The Marxist left have been shockingly disparaging – and in many cases aggressive – to those perceived as identity politics radicals. But Tempest’s book is built on structural inequality at every level, personal, city, state, world:
‘To be able to not think about how the winners in this game came by the vast stores of mineral wealth is to profit from that wealth. The long list of ransacked nations, installed directors, insurgencies financed by corporate interests, jailed bodies, ruined land. Death, disease and pipelines. To be able to ignore the inequality in your own city is to prosper from that inequality. The criminalisation of black bodies by an institutionally racist state. The rising use of food banks. The family still living in temporary accommodation years after the horror of Grenfell.’

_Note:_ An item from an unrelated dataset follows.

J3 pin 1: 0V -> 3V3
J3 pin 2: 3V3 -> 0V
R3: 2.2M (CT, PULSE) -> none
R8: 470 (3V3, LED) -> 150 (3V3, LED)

That’s Marxist. Tempest roots all this in the Enlightenment, a period here described as one of bloodlust and war, ‘the industrialisation of inequality’, rather than a benign rational order. My reading, but this also seems to place it in the Nietzsche camp and therefore the post-structural. Tempest rarely states the philosophies under the surface directly, but what’s important is that you can damn sure tell they’re present.
The influences are more fully unveiled in the sections on Jung. The ‘spirit of the depths’ and the ‘spirit of the times’ are out of balance. What I like about the Jung in this book is summarised by the line that poetry ‘speaks to the psychic facts which are hidden.’ As the book reaches the end it becomes clear that connection means outwards, with other people, and internally, too, with another layer of the self.

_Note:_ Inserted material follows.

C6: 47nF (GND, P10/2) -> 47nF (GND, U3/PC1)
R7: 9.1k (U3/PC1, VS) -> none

In this, and towards the end of the book, Tempest does seem to border on buddhist belief. But the whole thing is so direct and down-to-earth. There’s a wonderful section on great poets not caring about judging the work of others, whereas weaker writers are tormented with bitter jealousy over it.
So true, properly innovative writers stand firmly inside what they do, including their uncertainties – and the times they are-a-seething. Tempest quotes Jung, ‘the spirit of this time is ungodly’. Here is the junction between identity politics and Marxism, the place where those people, who desperately need to connect, could, just maybe, find common ground. The ‘system needs your numbness’ or more properly it needs you to submit to a pleasured self in order to ignore the structural production of that self.

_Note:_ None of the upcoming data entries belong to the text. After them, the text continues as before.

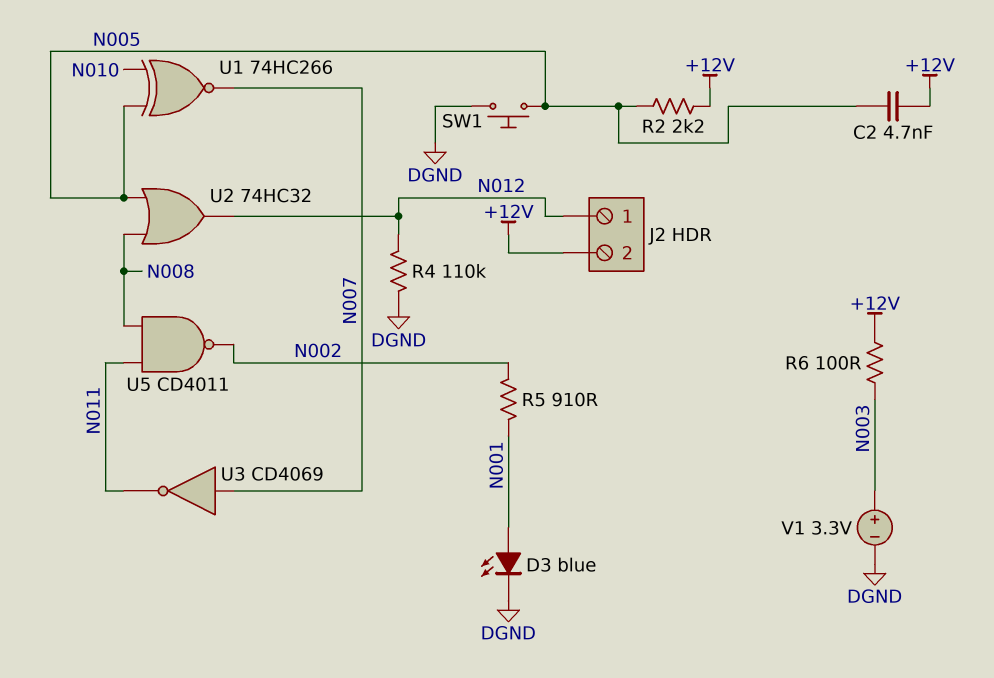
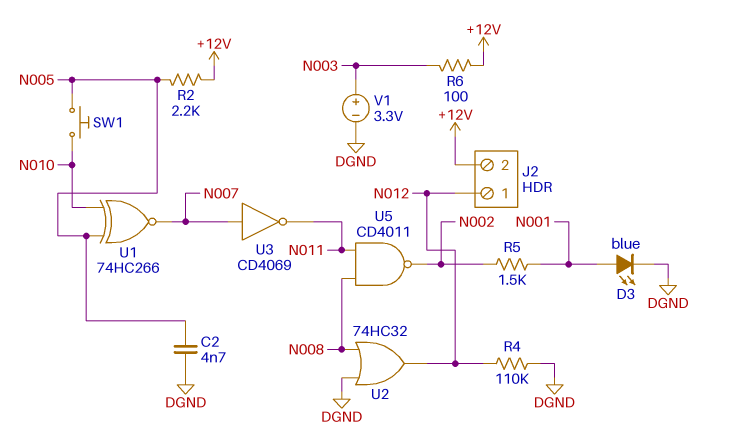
C2: 4.7nF (+12V, N005) -> 4.7nF (DGND, N005)
R5: 910 (N001, N002) -> 1.5k (N001, N002)
SW1: button (DGND, N005) -> button (N005, N010)
U2: OR 74HC32 (in N005, in N008, out N012) -> OR 74HC32 (in DGND, in N008, out N012)

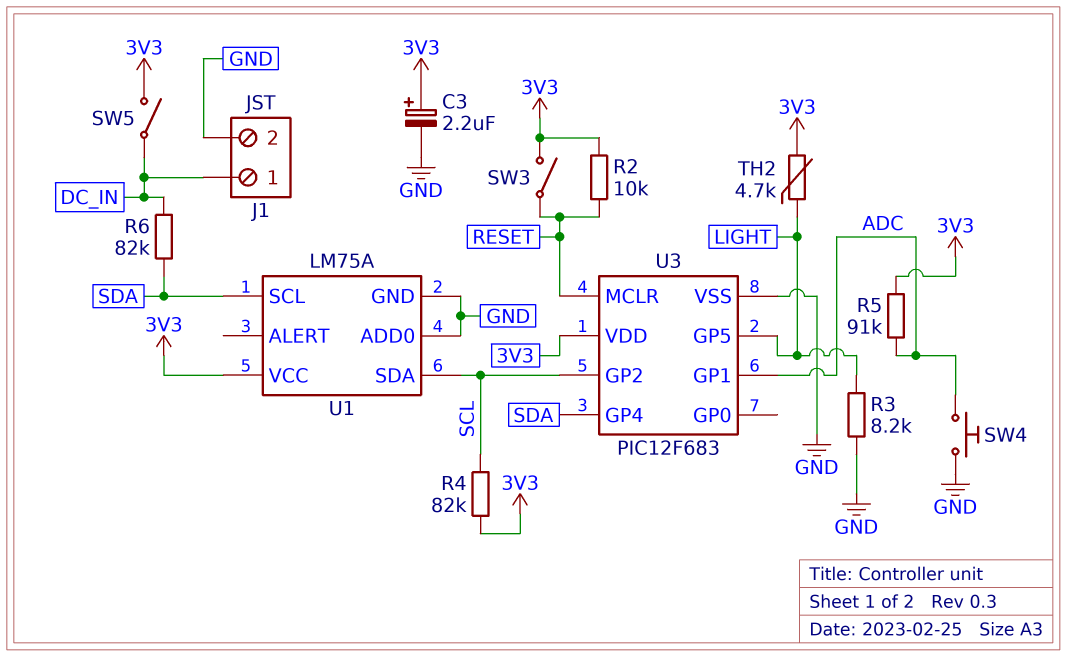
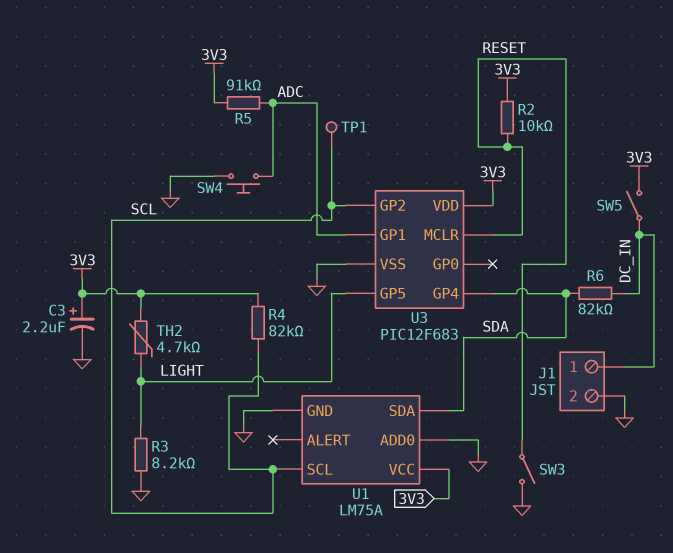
SW3: switch (3V3, RESET) -> switch (GND, RESET)
TP1: none -> test point (SCL)
U1 pin SCL: SDA -> SCL
U1 pin SDA: SCL -> SDA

That system is far from successful, precisely because it is far from total. We walk by those who are not in its shelter every day in cities. Tempest describes street homelessness in America, saying the ‘way we have chosen to live on this planet is sinister and strange’. There is also, then, much power in understatement here.
This said, Tempest is quite fixed on connection as the sole goal. Where I perhaps differ is when Tempest describes reading poetry to diverse figures. The CEO of a global bank on a mountain range and bikers in America, with a feeling that something is about to change. I agree that what connects us can be more powerful than what divides, and I have had that feeling so many times, and then nothing changes. In fact the world just seems to get worse, the homelessness is far more obvious now than it was in my youth.
But however sceptical we might be about the power of art to change things, the books’ strength lies in the monologue of an individual who has struggled with self and returned with hard-won truths. There are great lines here in that regard:
‘If you need approval to bolster your conviction, it is not conviction, it’s an affectation. And it will melt away under the faintest scrutiny.’
‘I was born fallible and I’ll die fallible, just like everyone else, no matter how much goes wrong or right in my life.’
Oddly, this does seem to put Tempest, at 35 years old – and in a metaphor they will likely hate – a few rungs up the wisdom ladder over all of us.